Dozens of projects have stalled in recent years because of local opposition, environmental hurdles and land acquisition difficulties. Modi, campaigning on a platform of development, promised to cut red tape and implement projects that have been approved.
India is desperate for power, and coal is expected to remain at the heart of its energy security for decades. Government-controlled Coal India Ltd has not been able to mine fast enough, forcing power producers to import costly coal from Indonesia, Australia and South Africa to bridge the shortfall.
Seventy million households - 35-40 percent of the country's 1.2 billion people - still have no access to electricity. This summer authorities in north India are battling power breakdowns and public anger as the country swelters under the longest heatwave on record.
The Intelligence Bureau said the foreign NGOs and their Indian arms were serving as tools to advance Western foreign policy interests.
"Greenpeace aims to fundamentally change the dynamics of India's energy mix by disrupting and weakening the relationship between key players," the IB report said.
Greenpeace said it had asked the government to share with it the intelligence report so it could defend the allegations against the organisation.

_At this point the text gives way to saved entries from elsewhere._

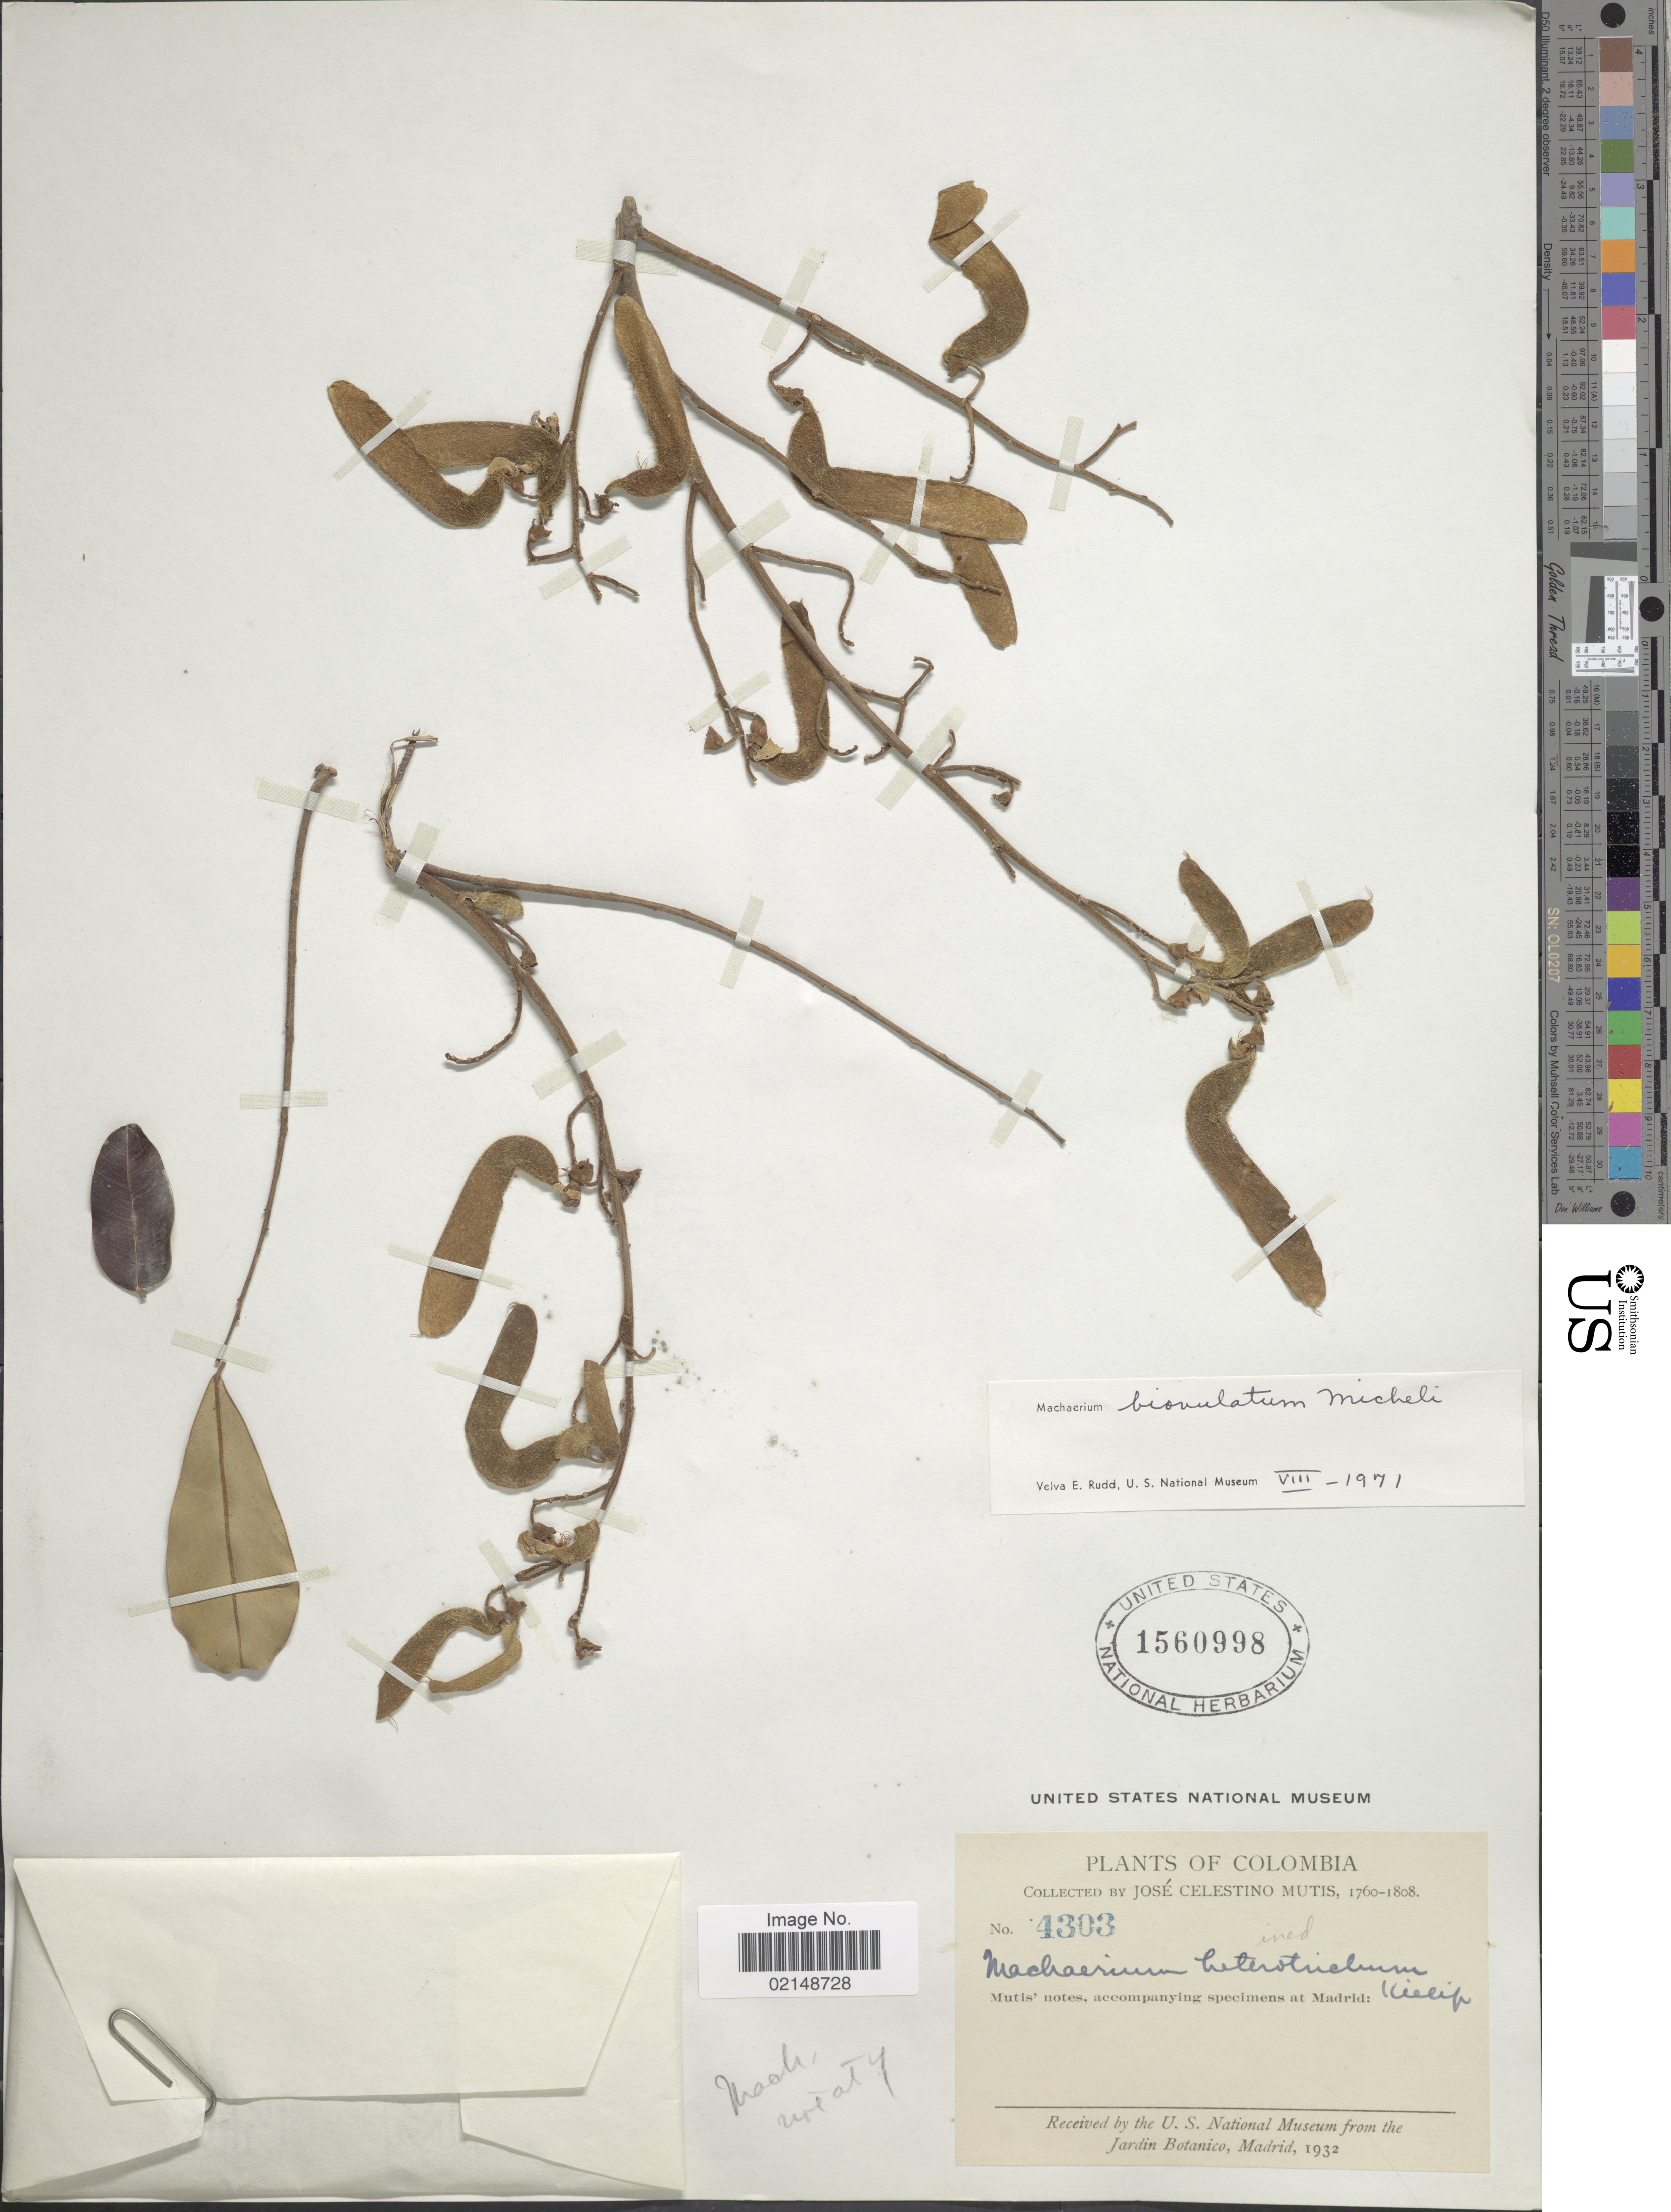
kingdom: Plantae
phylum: Tracheophyta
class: Magnoliopsida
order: Fabales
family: Fabaceae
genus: Machaerium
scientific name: Machaerium biovulatum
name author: Micheli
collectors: J. C. B. Mutis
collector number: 4303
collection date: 1760/1808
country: Colombia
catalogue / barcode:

"We have a legitimate right to express our views in what is the world's largest democracy. We believe that this report is designed to muzzle and silence civil society who raise their voices against injustices to people and the environment by asking uncomfortable questions about the current model of growth," it said.
Greenpeace believed that India should embrace renewable energy and improve energy efficiency instead of destroying forests to access the coal underneath.